What you should do: Please state the range of accuracy improvements that the hybrid approach yields, according to the abstract on commonsense knowledge generation for natural language inference.

Reading passage:
Filling the Gap: Is Commonsense Knowledge Generation useful for Natural Language Inference?
Chathuri Jayaweera, Brianna Yanqui, Bonnie Dorr
TL;DR
This work investigates whether Large Language Models can generate commonsense axioms to aid Natural Language Inference (NLI). It introduces a pipeline that generates axioms (P1), injects them before inference (P2), and compares against a direct inference baseline (P3), plus a hybrid selective-access strategy guided by a helpfulness rating. Through experiments on SNLI and ANLI using Llama-3.1-70B-Instruct and gpt-oss-120b, the hybrid approach achieves consistent improvements by effectively combining pre-prediction axiom injection with post-prediction reasoning. The findings highlight the value of targeted external commonsense knowledge for NLI and point to future work needed to reliably identify cases that benefit from such knowledge and to broaden evaluation across more models and languages.
Abstract
Natural Language Inference (NLI) is the task of determining whether a premise entails, contradicts, or is neutral with respect to a given hypothesis. The task is often framed as emulating human inferential processes, in which commonsense knowledge plays a major role. This study examines whether Large Language Models (LLMs) can generate useful commonsense axioms for Natural Language Inference, and evaluates their impact on performance using the SNLI and ANLI benchmarks with the Llama-3.1-70B and gpt-oss-120b models. We show that a hybrid approach, which selectively provides highly factual axioms based on judged helpfulness, yields consistent accuracy improvements of 1.99% to 6.88% across tested configurations, demonstrating the effectiveness of selective knowledge access for NLI. We also find that this targeted use of commonsense knowledge helps models overcome a bias toward the Neutral class by providing essential real-world context.

Records provided:
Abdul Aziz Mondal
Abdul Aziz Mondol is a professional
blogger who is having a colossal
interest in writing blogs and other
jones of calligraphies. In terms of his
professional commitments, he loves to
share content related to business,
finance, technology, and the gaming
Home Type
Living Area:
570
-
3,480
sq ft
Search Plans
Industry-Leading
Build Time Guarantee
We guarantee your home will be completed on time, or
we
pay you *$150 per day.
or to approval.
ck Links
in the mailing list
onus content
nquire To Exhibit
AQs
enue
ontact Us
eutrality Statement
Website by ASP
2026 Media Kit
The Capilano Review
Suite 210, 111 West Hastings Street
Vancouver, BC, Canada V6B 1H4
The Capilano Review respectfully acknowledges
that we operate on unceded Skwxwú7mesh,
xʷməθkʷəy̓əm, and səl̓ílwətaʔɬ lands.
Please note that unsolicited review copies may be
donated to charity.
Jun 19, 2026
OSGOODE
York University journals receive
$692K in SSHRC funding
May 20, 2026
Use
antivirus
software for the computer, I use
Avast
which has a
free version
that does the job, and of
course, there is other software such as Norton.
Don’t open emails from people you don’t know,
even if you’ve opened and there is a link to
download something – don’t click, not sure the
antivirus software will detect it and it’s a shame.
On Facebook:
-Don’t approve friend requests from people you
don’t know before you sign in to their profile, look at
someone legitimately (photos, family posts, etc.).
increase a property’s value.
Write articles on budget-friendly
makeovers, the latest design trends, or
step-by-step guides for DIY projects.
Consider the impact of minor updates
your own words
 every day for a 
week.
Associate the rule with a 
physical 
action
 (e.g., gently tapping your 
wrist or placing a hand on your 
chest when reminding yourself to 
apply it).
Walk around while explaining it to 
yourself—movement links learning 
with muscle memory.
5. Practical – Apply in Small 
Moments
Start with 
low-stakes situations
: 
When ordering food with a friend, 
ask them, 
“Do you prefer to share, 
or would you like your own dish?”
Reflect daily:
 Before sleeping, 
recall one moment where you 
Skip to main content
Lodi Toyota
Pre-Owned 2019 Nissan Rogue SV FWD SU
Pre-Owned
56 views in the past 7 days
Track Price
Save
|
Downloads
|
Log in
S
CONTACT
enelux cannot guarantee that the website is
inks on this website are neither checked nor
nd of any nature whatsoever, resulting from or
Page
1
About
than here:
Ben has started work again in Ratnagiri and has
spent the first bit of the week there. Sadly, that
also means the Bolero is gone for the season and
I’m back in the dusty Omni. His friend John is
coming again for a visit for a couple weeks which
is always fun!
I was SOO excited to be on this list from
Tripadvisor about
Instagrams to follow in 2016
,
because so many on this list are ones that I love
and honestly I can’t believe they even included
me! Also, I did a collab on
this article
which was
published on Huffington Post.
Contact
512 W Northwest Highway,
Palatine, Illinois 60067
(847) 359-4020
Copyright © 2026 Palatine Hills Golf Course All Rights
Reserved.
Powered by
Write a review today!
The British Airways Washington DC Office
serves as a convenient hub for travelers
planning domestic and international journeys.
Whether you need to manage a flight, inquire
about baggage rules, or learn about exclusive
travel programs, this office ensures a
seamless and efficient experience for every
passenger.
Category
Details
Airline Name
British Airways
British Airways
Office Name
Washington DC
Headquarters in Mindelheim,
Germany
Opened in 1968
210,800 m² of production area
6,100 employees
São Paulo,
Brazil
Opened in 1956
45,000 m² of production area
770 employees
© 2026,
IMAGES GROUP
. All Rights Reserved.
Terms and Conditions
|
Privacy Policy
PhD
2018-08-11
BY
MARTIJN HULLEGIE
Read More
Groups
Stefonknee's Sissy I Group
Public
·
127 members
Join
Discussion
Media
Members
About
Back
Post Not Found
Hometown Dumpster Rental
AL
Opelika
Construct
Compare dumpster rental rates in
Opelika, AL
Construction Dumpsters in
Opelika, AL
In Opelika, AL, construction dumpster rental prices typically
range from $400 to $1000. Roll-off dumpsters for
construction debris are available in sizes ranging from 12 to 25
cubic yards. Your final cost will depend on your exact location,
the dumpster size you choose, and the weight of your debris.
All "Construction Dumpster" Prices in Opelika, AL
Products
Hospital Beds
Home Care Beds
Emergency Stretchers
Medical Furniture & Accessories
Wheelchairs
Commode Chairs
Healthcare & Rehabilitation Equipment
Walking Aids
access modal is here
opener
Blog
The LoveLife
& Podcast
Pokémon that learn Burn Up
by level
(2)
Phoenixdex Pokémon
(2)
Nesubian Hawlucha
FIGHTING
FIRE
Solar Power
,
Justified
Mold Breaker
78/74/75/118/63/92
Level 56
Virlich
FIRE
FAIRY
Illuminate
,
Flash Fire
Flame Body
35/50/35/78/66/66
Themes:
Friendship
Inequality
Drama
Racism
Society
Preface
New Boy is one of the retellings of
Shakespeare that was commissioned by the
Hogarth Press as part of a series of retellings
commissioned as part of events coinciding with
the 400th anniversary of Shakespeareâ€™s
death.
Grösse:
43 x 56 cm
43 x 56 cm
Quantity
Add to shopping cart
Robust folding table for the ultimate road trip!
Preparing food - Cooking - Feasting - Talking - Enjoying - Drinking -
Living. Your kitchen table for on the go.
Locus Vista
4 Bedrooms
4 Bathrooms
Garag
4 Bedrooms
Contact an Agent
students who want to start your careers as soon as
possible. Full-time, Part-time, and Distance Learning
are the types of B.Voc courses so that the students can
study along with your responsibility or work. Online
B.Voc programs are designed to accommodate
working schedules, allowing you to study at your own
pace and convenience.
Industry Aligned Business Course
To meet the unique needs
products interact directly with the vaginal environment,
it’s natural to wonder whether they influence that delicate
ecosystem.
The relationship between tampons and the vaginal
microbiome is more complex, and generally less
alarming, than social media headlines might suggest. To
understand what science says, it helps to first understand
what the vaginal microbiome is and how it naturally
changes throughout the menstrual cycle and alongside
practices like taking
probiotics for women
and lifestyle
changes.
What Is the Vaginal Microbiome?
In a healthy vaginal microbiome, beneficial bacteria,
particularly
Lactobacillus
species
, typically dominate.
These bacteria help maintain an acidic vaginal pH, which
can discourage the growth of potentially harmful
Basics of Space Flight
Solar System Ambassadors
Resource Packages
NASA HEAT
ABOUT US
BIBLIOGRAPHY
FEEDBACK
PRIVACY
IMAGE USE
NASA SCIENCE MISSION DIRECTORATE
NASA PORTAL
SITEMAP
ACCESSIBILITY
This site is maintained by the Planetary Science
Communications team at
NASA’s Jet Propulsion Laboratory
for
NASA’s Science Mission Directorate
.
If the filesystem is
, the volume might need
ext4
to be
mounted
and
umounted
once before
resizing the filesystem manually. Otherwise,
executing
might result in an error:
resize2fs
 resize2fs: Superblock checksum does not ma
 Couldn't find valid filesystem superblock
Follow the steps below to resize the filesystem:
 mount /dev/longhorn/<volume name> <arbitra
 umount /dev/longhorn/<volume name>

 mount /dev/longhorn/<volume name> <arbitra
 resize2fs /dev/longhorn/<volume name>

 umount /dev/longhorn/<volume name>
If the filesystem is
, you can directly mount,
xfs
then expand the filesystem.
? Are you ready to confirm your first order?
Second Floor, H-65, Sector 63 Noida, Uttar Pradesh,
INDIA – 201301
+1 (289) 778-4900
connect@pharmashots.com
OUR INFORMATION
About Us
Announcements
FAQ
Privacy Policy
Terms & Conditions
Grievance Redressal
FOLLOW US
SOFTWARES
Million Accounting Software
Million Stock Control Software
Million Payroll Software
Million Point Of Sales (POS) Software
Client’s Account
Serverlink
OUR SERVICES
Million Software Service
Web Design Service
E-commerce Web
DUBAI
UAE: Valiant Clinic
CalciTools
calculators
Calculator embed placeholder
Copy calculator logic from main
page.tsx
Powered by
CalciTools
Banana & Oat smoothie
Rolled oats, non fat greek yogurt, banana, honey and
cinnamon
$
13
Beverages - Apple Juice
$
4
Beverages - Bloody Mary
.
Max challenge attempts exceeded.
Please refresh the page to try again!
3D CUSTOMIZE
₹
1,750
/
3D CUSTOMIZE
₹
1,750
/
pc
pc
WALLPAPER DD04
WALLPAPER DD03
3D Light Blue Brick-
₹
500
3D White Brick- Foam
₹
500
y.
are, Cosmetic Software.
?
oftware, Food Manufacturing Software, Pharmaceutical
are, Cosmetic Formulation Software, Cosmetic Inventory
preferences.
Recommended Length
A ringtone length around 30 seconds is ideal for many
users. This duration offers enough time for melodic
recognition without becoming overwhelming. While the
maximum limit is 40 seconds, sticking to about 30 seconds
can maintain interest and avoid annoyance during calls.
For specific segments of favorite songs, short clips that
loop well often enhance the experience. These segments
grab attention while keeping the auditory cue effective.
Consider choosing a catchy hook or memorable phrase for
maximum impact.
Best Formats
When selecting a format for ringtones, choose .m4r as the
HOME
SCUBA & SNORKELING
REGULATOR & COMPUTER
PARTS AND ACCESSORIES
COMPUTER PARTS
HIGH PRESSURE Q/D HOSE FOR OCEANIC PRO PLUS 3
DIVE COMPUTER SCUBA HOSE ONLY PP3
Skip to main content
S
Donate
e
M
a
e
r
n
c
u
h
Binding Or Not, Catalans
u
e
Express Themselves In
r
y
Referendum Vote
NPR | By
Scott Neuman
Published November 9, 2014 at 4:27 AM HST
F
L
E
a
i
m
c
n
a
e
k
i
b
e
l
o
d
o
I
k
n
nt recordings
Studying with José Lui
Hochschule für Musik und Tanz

Answer section: 1.99% to 6.88% across tested configurations